Validators + change tracking together are stronger than either alone. RequireWriteFile checks the conversation history for tool call records. RequireAllFilesWritten checks the change log for previous turns. Combine them when completeness matters.
Ground compaction in facts. Setting Validation.ChangeLogPath alongside Compaction means fabricated claims are contradicted at compaction time rather than promoted to the summary. This is the single most important systemic protection against long-session drift.

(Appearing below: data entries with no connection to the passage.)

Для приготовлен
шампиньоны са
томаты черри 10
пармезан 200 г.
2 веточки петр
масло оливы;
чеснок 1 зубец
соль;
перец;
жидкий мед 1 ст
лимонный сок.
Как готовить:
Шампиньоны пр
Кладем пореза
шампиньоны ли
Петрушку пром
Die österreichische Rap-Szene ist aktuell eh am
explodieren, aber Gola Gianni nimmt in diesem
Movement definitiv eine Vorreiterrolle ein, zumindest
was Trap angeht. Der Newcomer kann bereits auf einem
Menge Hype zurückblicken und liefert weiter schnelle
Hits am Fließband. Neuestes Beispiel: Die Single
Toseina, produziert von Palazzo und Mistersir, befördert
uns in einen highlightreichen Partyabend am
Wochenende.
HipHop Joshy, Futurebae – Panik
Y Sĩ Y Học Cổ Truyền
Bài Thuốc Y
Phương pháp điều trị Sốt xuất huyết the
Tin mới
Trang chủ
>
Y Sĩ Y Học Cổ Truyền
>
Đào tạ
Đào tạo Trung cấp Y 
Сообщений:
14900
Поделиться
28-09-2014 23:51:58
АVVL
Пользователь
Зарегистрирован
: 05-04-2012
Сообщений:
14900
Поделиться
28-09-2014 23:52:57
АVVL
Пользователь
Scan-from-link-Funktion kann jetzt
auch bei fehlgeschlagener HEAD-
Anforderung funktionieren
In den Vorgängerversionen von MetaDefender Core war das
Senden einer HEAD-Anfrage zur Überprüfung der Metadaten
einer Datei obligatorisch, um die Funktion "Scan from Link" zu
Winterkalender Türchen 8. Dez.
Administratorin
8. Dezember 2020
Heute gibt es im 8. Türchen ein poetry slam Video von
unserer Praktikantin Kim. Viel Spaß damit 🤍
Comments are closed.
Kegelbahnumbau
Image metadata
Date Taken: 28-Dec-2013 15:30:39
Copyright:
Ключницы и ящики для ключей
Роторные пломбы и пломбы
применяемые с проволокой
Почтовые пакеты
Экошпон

Stagnation is a signal, not a failure. When a ValidatorStuckException fires, check the injected error messages in the transcript. They tell you exactly which validator failed and what evidence was missing. The fix is usually either a tighter instruction (add explicit tool-call guidance) or a relaxed validator (e.g. adding ShellFallbackPattern when the fix is a dependency update).